Reagan's lawman

If the naming of Edwin Meese as attorney general signals a move by President Reagan to the center, it is to the center of Mr. Reagan's own conservative view of politics and the law. It is not a move to the national political center, or even to the center of the Republican Party.

Ed Meese is the quintessential Reagan man. For the Senate in confirmation hearings to reject Mr. Meese as the replacement for William French Smith, who is resigning, would be to deny a President the right to have his own views reflected in his Cabinet.

Meese, as White House counselor the past three years, has overseen the development of Justice Department policies on a wide range of issues. Many of these are controversial. They include an antitrust philosophy which asserts that ''bigness in business does not necessarily mean badness''; a civil rights approach that opposes past remedies such as school busing and racial quotas; an anti-abortion/pro-life policy that has sought to override parental and health officials' decisions and to compel medical treatment for children; a status quo if not restrictive view of women's rights, most recently manifested in the administration's reported intention to challenge a Washington State ruling demanding equal pay for women holding jobs comparable to those held by men.

And there's more. Meese, former director of the Center of Criminal Justice and Management at the University of California, San Diego, has long taken an interest in criminal law. He is comfortable with the administration's emphasis on limitations of criminals' rights. Ditto limitations on press freedom, from White House efforts to stop leaks to the current attempt to impose ''prior restraint'' on publication of a post-trial court opinion critical of three Justice Department prosecutors. Also, ''secrecy'' rulings that would restrict future public writing by individuals with past national-security clearances.

Obviously, in such matters there will be plenty of grist for a contentious nomination hearing for Meese.

If this isn't enough, the Senate will also want to consider what it means to have as attorney general an individual so close to a president personally, ideologically, and politically. There have been occasions recently enough when the nation's top law enforcement official has had to differ from the President on fundamental matters of probity and authority.

Ed Meese is an articulate Reagan loyalist. His selection suggests Mr. Reagan, on social issues, intends no shift to the center in the 1984 campaign.

It means too that the defeat of Republican moderates, begun with Reagan's wresting the nomination from George Bush in 1980, continues in full force in 1984. GOP moderates generally are defined by more liberal views on social issues like civil rights, the environment, and relations with Europe and the Soviets.

Mr. Bush himself, unlike the activist vice-presidency of Walter Mondale, has been left to explore new norms for vice-presidential obscurity.

Reagan not only did not choose the in-house alternative to Meese, White House chief of staff James Baker, a Bush ally who openly coveted the post, but he made no pretense of openly searching for new talent or of considering a candidate from the GOP center.

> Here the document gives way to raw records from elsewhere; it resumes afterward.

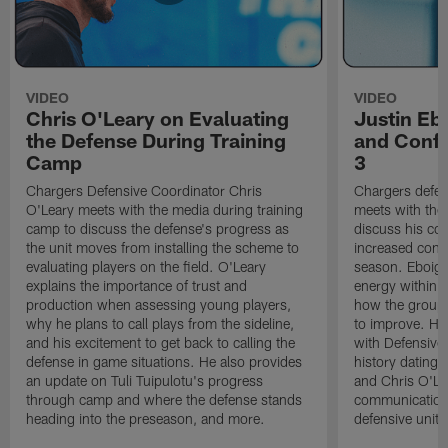
VIDEO
VIDEO
Chris O'Leary on Evaluating
Justin Eb
the Defense During Training
and Confi
Camp
3
Chargers Defensive Coordinator Chris
Chargers defen
O'Leary meets with the media during training
meets with the
camp to discuss the defense's progress as
discuss his co
the unit moves from installing the scheme to
increased confi
evaluating players on the field. O'Leary
season. Eboigb
explains the importance of trust and
energy within t
production when assessing young players,
how the group 
why he plans to call plays from the sideline,
to improve. He 
and his excitement to get back to calling the
with Defensive 
defense in game situations. He also provides
history dating 
an update on Tuli Tuipulotu's progress
and Chris O'Le
through camp and where the defense stands
communication 
heading into the preseason, and more.
defensive unit,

What will the President get in Ed Meese? Meese will be a more public figure that Mr. Smith, who avoided controversy. A one-time debater, Meese can relish confrontation. This can get him into trouble, as when he recently argued there is only ''anecdotal'' evidence of hunger in the United States. He is responsible for other public relations miscues; it was Meese who failed to disturb the President's vacation slumber after the shooting down of the Libyan fighter jet.

Meese, too, stood at the center of the Reagan 1980 campaign flare-up that led to the ouster of campaign director John P. Sears. It was charged that Meese's policy and positions operation failed to keep the candidate well enough prepared. But Reagan kept Meese, whatever the unhappiness over his administrative abilities, and dispatched his detractors. In the White House, Meese has had much of his portfolio as domestic adviser stripped from him, but not the confidence and affection of the President.

If Mr. Reagan plans a revisionist assault, during the campaign and in a second term, on the past generation's civil and criminal rights thrust, Meese is his man.

Or if the President wants to reward a longtime loyalist with a year as Justice Department caretaker in the last year of his first term, again, Meese makes sense. It would be stretching the weight of ideological affinity to assume , however, that Mr. Meese should be thought closer in line for a second Reagan Supreme Court appointment.

We still have to hear, from the President's own mouth, that he intends to run again. But the Meese move to Justice, like the shift of national-security adviser William Clark to the Interior, reflects the kind of melding of White House, Cabinet, and campaign staffs that occurs when an incumbent undertakes reelection.